Mononuclear cells (MNCs) were harvested from BM aspirates by density gradient centrifugation on Lymphoprep (Alere Technologies AS, Oslo, Norway). Erythrocytes were lysed using lysis buffer (Ampliqon, Odense, Denmark). This was followed by cryopreservation in a storage solution containing 10% DMSO (Sigma-Aldrich/Merck, St. Louis, MO, USA), 50% fetal calf serum (FCS) (Biowest, Nuaillé, France), and 40% RPMI (Invitrogen, Waltham, MA, USA), then stored in liquid nitrogen tanks at −165 °C. Ampoules were thawed by partial submersion in water at 37 °C for one minute. Cells were washed and resuspended in stain buffer (SB) containing 2% FCS (Biowest) and 98% Hank’s balanced salt solution (HBSS) (ThermoFisher, Waltham, MA, USA). Then, MgCl2 (Sigma-Aldrich) and DNase (Sigma-Aldrich) were added to final concentrations of 5 mM and 100 Kunitz units/mL, respectively. The samples were incubated for 10 min at room temperature (RT) or at 37 °C if containing clumps.
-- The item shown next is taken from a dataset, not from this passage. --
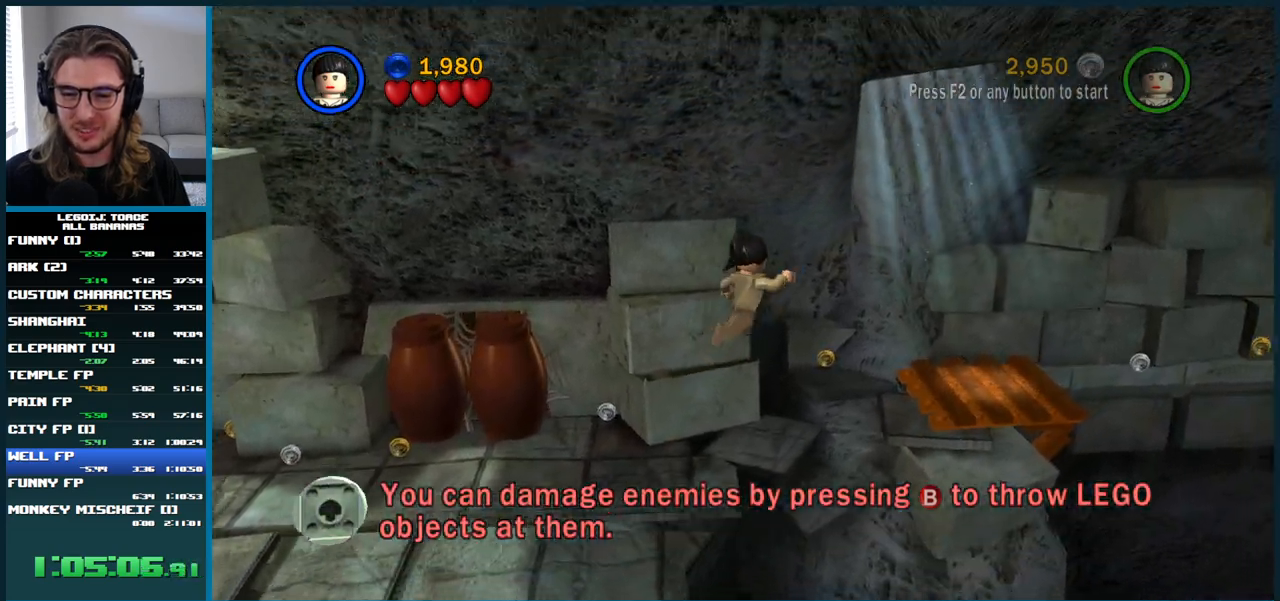
{"dt_ms": 500, "buttons": [], "left_stick": "up-right", "right_stick": "center", "button_events": []}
If clumps consisted, the solution was filtered (Miltenyi Biotec, Bergisch Gladbach, Germany). Cell counting was performed using a Sysmex XP-300TM Automated Hematology Analyzer (Sysmex, Kobe, Japan). The volume of the remaining cell suspension was measured, and SB was added to obtain a final concentration of 80·106 white blood cells/mL. Fc-blocking was performed using Privigen (CSL Behring, Kongens Lyngby, Denmark), added in a final concentration of 100 µg/mL followed by 10 min of incubation at 4 °C [77].

4.3. Staining Procedure

A seven-color IFC panel was designed for identification of HSCs and LSCs in BM samples. Thawed BM MNCs were stained with the following pre-titrated monoclonal antibodies: CLEC12A PE (Clone HB3, created in-house and conjugated by Agilent, Santa Clara, CA, USA), CD14 PE-Texas Red (Clone Tuk4, ThermoFisher), CD45 KrO (Clone J33, Beckman Coulter, Brea, CA, USA), CD38 SBV610 (Clone AT13/5, Bio-Rad, Hercules, CA, USA), CD34 AF647 (Clone 581, BioLegend, San Diego, CA, USA), and Zombie Green (ZG) Viability Dye (BioLegend) (Table S1). Samples were incubated for 30 min at 4 °C in the dark and washed twice. This was followed by staining of DNA with VDCV (Invitrogen) and incubation for 30 min at 37 °C without subsequent washing. Additionally, three control samples were created for each AML and NBM sample: a fluorescence minus two (FM2) sample stained with all antibodies and dyes except CD38 SBV610 and CLEC12A PE, a sample stained solely with VDCV, and an unstained control.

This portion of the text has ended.